Demo am dritten Weihnachtswochenende trifft lokalen Wiener Handel heuer besonders hart
Rainer Will: „Gut eine Woche vor Weihnachten kann man von einem Amazon-Förderungsprogramm sprechen“
Wien (OTS) – Nachdem die Umsatzprognosen im Handel sowohl für das
Gesamtjahr 2018 (aufgrund des warmen Herbstes) als auch für das
Weihnachtsgeschäft alles andere als rosig sind, trifft die heutige
Demonstration in Wien den lokalen Handel besonders hart. „Der Ring
wurde heuer mittlerweile zum 80. Mal gesperrt.
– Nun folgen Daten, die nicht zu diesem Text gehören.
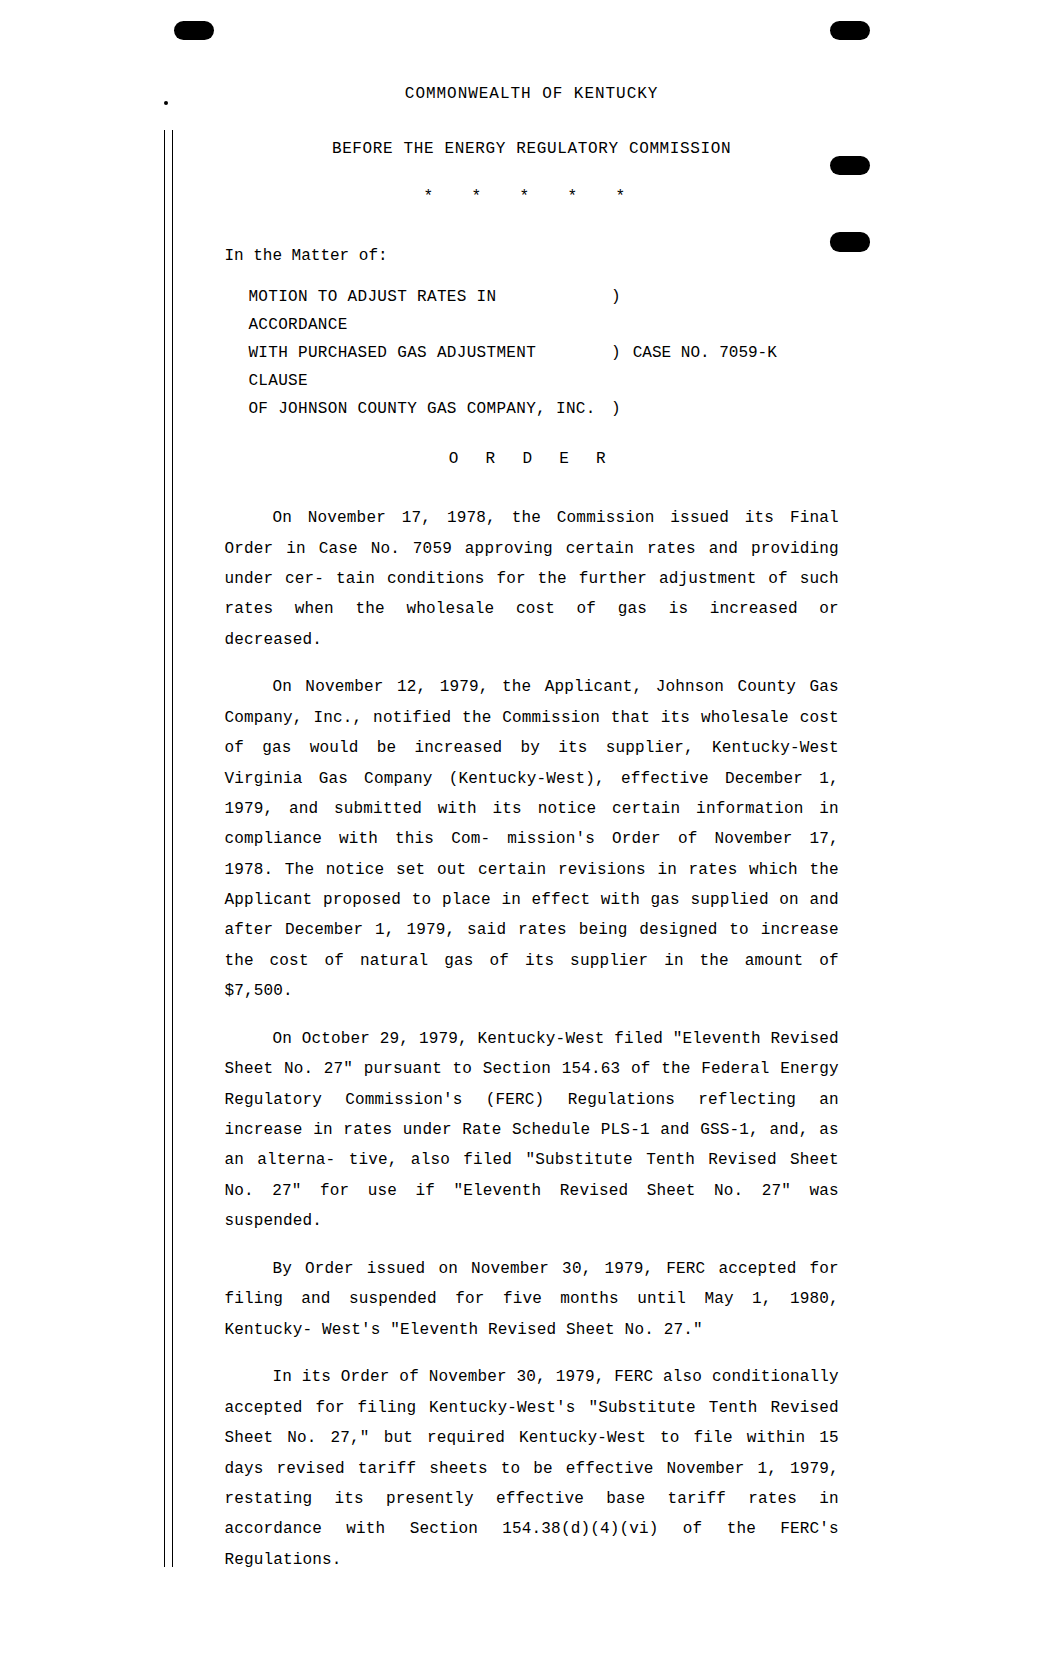COMMONWEALTH OF KENTUCKY
BEFORE THE ENERGY REGULATORY COMMISSION
* * * * *
In the Matter of:
| MOTION TO ADJUST RATES IN ACCORDANCE | ) | |
| WITH PURCHASED GAS ADJUSTMENT CLAUSE | ) | CASE NO. 7059-K |
| OF JOHNSON COUNTY GAS COMPANY, INC. | ) | |
O R D E R
On November 17, 1978, the Commission issued its Final Order in Case No. 7059 approving certain rates and providing under cer- tain conditions for the further adjustment of such rates when the wholesale cost of gas is increased or decreased.
On November 12, 1979, the Applicant, Johnson County Gas Company, Inc., notified the Commission that its wholesale cost of gas would be increased by its supplier, Kentucky-West Virginia Gas Company (Kentucky-West), effective December 1, 1979, and submitted with its notice certain information in compliance with this Com- mission's Order of November 17, 1978. The notice set out certain revisions in rates which the Applicant proposed to place in effect with gas supplied on and after December 1, 1979, said rates being designed to increase the cost of natural gas of its supplier in the amount of $7,500.
On October 29, 1979, Kentucky-West filed "Eleventh Revised Sheet No. 27" pursuant to Section 154.63 of the Federal Energy Regulatory Commission's (FERC) Regulations reflecting an increase in rates under Rate Schedule PLS-1 and GSS-1, and, as an alterna- tive, also filed "Substitute Tenth Revised Sheet No. 27" for use if "Eleventh Revised Sheet No. 27" was suspended.
By Order issued on November 30, 1979, FERC accepted for filing and suspended for five months until May 1, 1980, Kentucky- West's "Eleventh Revised Sheet No. 27."
In its Order of November 30, 1979, FERC also conditionally accepted for filing Kentucky-West's "Substitute Tenth Revised Sheet No. 27," but required Kentucky-West to file within 15 days revised tariff sheets to be effective November 1, 1979, restating its presently effective base tariff rates in accordance with Section 154.38(d)(4)(vi) of the FERC's Regulations.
Gut eine Woche vor
Weihnachten kann man von einem Amazon-Förderungsprogramm sprechen“,
so Rainer Will, Geschäftsführer des Handelsverbandes.
Das Demonstrationsrecht ist wichtig und richtig, aber nicht in
einer derart extensiven, geschäftsschädigenden Form auf Kosten
mittelständischer Unternehmer. „Es muss einfach eine bessere Lösung
als die gegenwärtige geben. Etwa eine ausgewogene Novellierung des
Versammlungsgesetzes, ohne dabei demokratische Grundwerte
einzuschränken, aber auch ohne alle Freiheiten auf Kosten einiger
Händler völlig ungeregelt auszuleben“, appelliert auch Stephan
Mayer-Heinisch, Präsident des Handelsverbandes, an die politischen
Entscheidungsträger.
Unternehmer im Einzelhandel nehmen in Österreich ein großes
finanzielles Risiko auf sich und beschäftigen mehr als 335.000
Arbeitnehmer. „Regelungen, die zahllose Demos etwa am Ring oder in
der Mariahilfer Straße zulassen, erschweren das Überleben zusätzlich
und sorgen auch bei den Konsumenten zurecht für Verärgerung. Darüber
hinaus befeuern sie die Dominanz der großen eCommerce Plattformen wie
Amazon und sorgen für einen Kaufkraftabfluss ins Ausland“, bestätigt
Rainer Will.
Konstruktive Maßnahmen wurden vom Handelsverband bereits mehrfach
vorgeschlagen:
[www.handelsverband.at/presse/presseaussendungen/ringsperren]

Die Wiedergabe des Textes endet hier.